Commerce and Industry Minister Piyush Goyal on February 19 exuded confidence that the Reserve Bank will cut interest rates as inflation is under control.

The RBI has been maintaining the benchmark interest rate at an elevated level of 6.5% since February 2023.

Mr. Goyal said that the economic fundamentals of the country are strong and inflation is under check.

He said that the average inflation of 10 years in India is about 5 to 5.5%.

It was the best-performing decade and because of that, the interest rate came down “dramatically” and the central bank was strengthened and had the ability to bring down the interest rate.

“Of-course in the last year and a half, post Ukraine-crisis, interest rates have again gone up by 250 basis points. But now that inflation is pretty much in control, I suspect we will soon see the reversal of the rate hikes starting in India, whether it happens in the next or the second monetary policy from now. I think it’s only a matter of time,” Mr. Goyal said.
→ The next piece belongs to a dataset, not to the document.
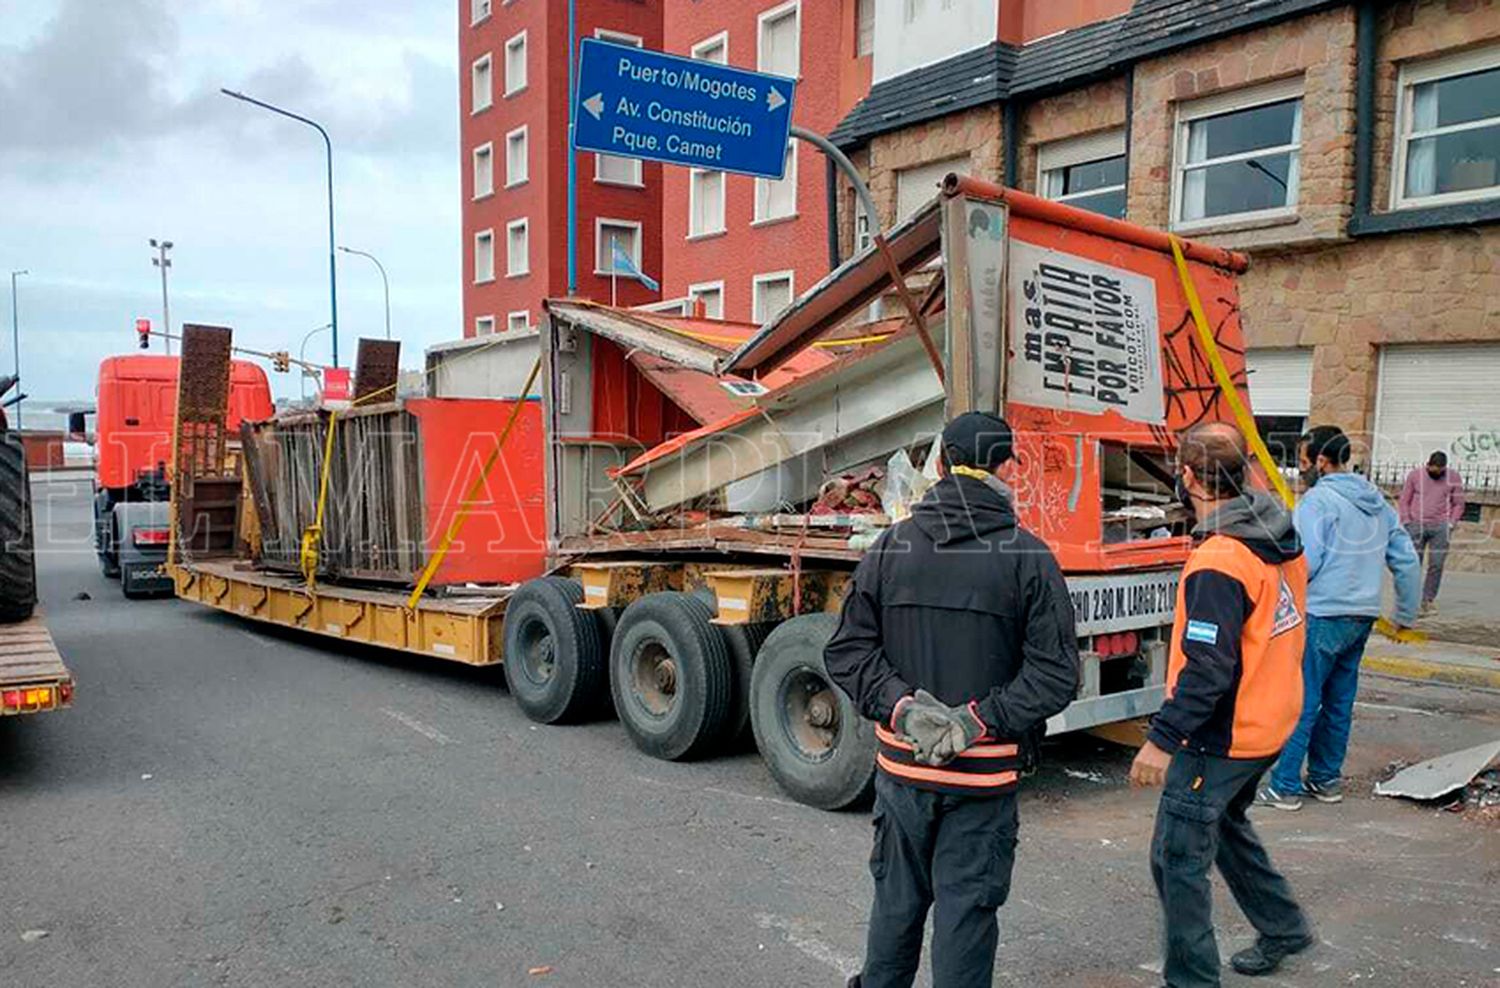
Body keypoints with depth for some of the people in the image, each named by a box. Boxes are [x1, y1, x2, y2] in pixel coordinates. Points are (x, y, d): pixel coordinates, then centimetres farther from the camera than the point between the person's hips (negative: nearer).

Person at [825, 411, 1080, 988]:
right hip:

In case the Reserve Bank goes for a reduction in the key short-term lending rate (repo), the cost of borrowings both for corporate as well as individuals, will go down, and hence EMIs.
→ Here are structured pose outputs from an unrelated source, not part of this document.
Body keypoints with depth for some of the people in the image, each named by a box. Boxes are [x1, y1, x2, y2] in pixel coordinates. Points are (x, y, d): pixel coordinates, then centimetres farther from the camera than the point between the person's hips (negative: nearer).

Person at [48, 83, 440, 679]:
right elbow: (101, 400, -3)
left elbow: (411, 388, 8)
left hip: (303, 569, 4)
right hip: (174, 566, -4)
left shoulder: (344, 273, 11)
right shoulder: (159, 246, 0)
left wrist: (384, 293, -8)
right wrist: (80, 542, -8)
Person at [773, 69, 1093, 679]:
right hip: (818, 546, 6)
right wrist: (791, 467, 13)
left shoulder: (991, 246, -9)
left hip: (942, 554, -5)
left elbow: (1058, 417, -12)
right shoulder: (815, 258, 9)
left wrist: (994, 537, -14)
The RBI on February 8, for the sixth time in a row, left the key policy rate unchanged at 6.5%, which may keep the cost of borrowings for both individuals as well as corporates largely stable, and lowered the retail inflation projection to 4.5 per cent for next fiscal.

The next bi-monthly monetary policy will be announced on April 5.

The consumer price index was 5.1% in January, down from 6.525 in January 2023.

The wholesale price index (WPI)-based inflation eased to a three-month low of 0.27% in January, mainly due to moderation of food prices, including vegetables.

The minister was addressing 35 journalists from 19 Latin American and Caribbean countries here.

He also said that the government’s ambition is to increase the current $3.7 trillion economy to be a $30-35 trillion economy by 2047.